(The task) Look below for the line containing "590 689 5.34"; from there through the line containing "145 108 10.77", both lines included, please set down each line exactly and nothing else.

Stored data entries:
:::::

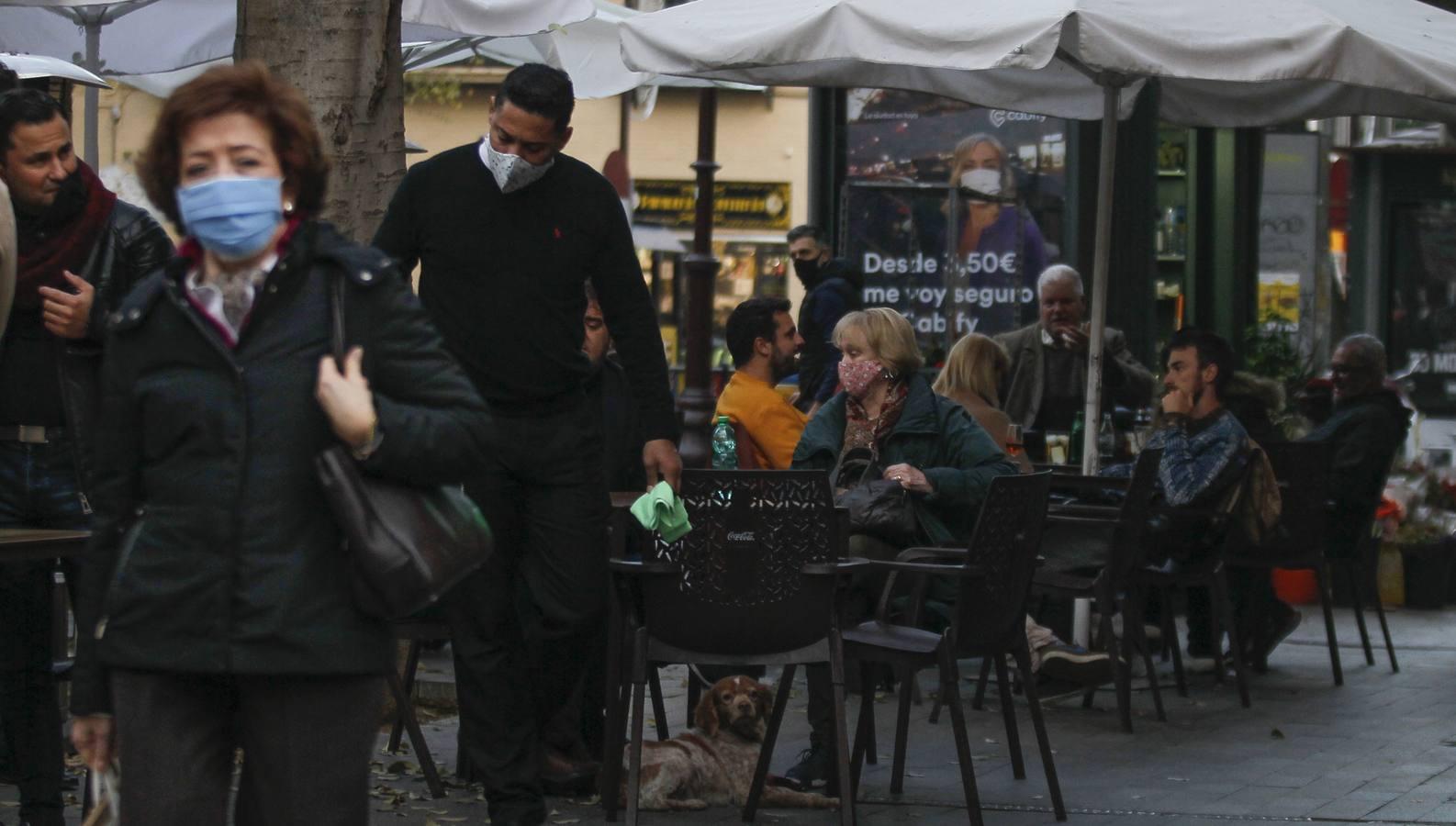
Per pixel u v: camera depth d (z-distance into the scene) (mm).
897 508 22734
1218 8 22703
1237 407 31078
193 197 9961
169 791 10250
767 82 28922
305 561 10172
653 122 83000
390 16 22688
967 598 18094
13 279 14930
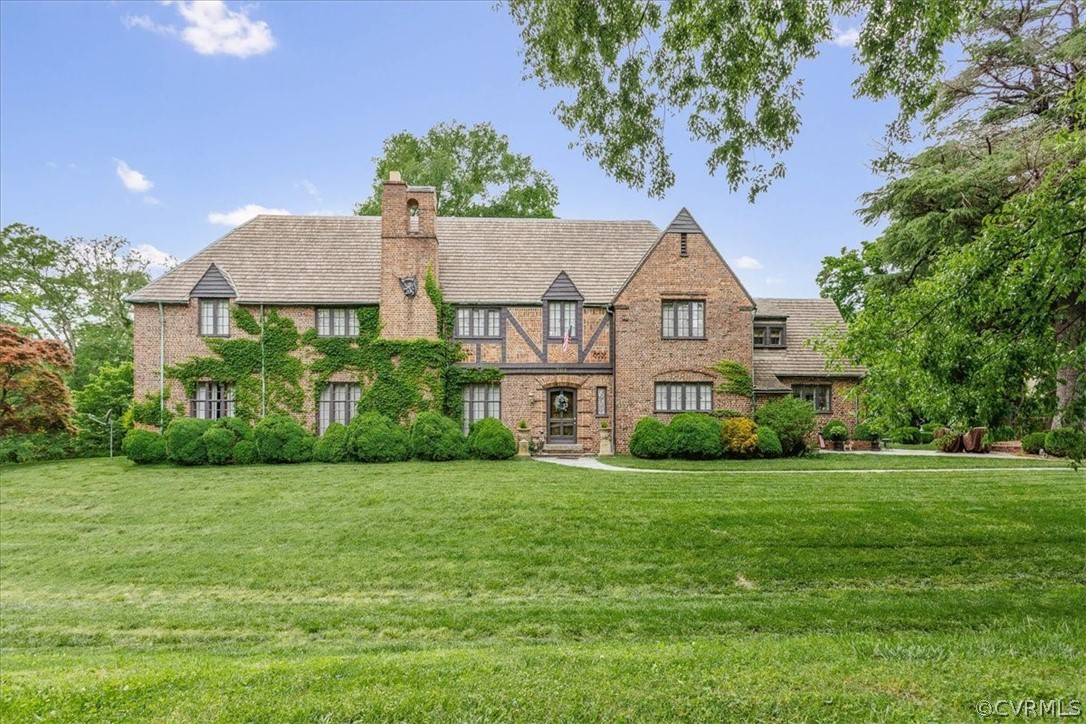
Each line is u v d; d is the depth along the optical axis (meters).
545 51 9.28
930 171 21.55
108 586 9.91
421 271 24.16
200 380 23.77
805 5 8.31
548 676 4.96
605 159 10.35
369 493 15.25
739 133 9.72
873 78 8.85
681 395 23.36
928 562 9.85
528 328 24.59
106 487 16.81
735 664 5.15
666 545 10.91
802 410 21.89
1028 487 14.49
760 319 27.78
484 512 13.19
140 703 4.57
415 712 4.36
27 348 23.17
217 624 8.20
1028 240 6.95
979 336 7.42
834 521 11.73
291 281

:::::

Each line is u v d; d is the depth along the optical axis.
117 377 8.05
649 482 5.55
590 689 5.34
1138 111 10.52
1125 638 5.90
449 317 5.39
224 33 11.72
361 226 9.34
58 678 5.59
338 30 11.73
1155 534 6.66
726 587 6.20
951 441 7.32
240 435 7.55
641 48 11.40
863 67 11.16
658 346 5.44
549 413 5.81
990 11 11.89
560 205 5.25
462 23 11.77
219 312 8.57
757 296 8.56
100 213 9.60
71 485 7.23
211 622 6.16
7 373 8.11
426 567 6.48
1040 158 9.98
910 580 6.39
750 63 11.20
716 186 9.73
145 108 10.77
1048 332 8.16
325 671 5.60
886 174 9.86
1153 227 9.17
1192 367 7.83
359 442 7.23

:::::

(Finished exercise)
590 689 5.34
1138 111 10.52
1125 638 5.90
449 317 5.39
224 33 11.72
361 226 9.34
58 678 5.59
338 30 11.73
1155 534 6.66
726 587 6.20
951 441 7.32
240 435 7.55
641 48 11.40
863 67 11.16
658 346 5.44
549 413 5.81
990 11 11.89
560 205 5.25
462 23 11.77
219 312 8.57
757 296 8.56
100 213 9.60
71 485 7.23
211 622 6.16
7 373 8.11
426 567 6.48
1040 158 9.98
910 580 6.39
750 63 11.20
716 186 9.73
145 108 10.77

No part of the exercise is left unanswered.